A team from Liverpool University reviewed studies carried out in the lab and on animals.

The Journal of Nutritional and Environmental Medicine study said it was feasible babies and young adults were at risk from the chemicals.

But Professor John Toy of Cancer Research UK said the work did not offer "compelling" evidence of a link.

The authors suggest that it is feasible that certain chemicals could be a factor in causing cancer but do not find compelling scientific evidence to prove a link
Professor John Toy, Cancer Research UK

The review looked at over 300 studies published on the effects of organochlorines, contained in pesticides and some plastics, which may be passed to humans by drinking water, eating meat and dairy products or being breathed in.

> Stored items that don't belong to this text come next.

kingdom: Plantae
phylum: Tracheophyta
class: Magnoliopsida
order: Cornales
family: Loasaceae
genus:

They are believed to affect hormone production, raising concerns about links to hormone-related cancers such as breast, prostate and testicular

The researchers say their examinations suggest that, even if healthy adults are not at risk from the low-level concentrations of the chemicals, babies in the womb and those who are being breastfed might be.

They suggest the chemicals can be transferred from a mother to baby via breast milk.

It is also feasible the risks for children and young adults have been underestimated, they say.

'Reduce exposure'

Professor Vyvyan Howard, one of the authors of the research who is on the government's pesticides advisory committee, said: "For humans the main source of organochlorine exposure is from diet, primarily through meat and dairy products.

"Children are exposed to dioxin, a by-product of organochlorines, through food.

"Breastfed infants can be exposed to organochlorines that have accumulated in breast milk."

He added: "Preventative measures for these types of cancer have focused on educating the public about the danger of tobacco smoke, improving diet and promoting physical activity.

"We should now, however, be focusing on trying to reduce exposure to problematic chemicals."

Jamie Page, Chairman of the Cancer Prevention and Education Society, which campaigns to reduce exposure to potentially cancer-causing chemicals, said: "This research is very important and suggests that there are links between chemicals and cancer."

But Professor John Toy, Cancer Research UK medical director, said: "People should not be alarmed by this study.

"It is a review of previously reported research and does not present new findings.

"The authors suggest that it is feasible that certain chemicals could be a factor in causing cancer but do not find compelling scientific evidence to prove a link."

Rosie Dodds, of the National Childbirth Trust said: "While there is reason for parents to be concerned about the level of chemicals their baby is exposed to, it is wrong to suggest that women who are breastfeeding, or who plan to breastfeed, should be more concerned, or indeed refrain from breastfeeding their baby, because of worry about levels of chemicals and pesticides in breastmilk."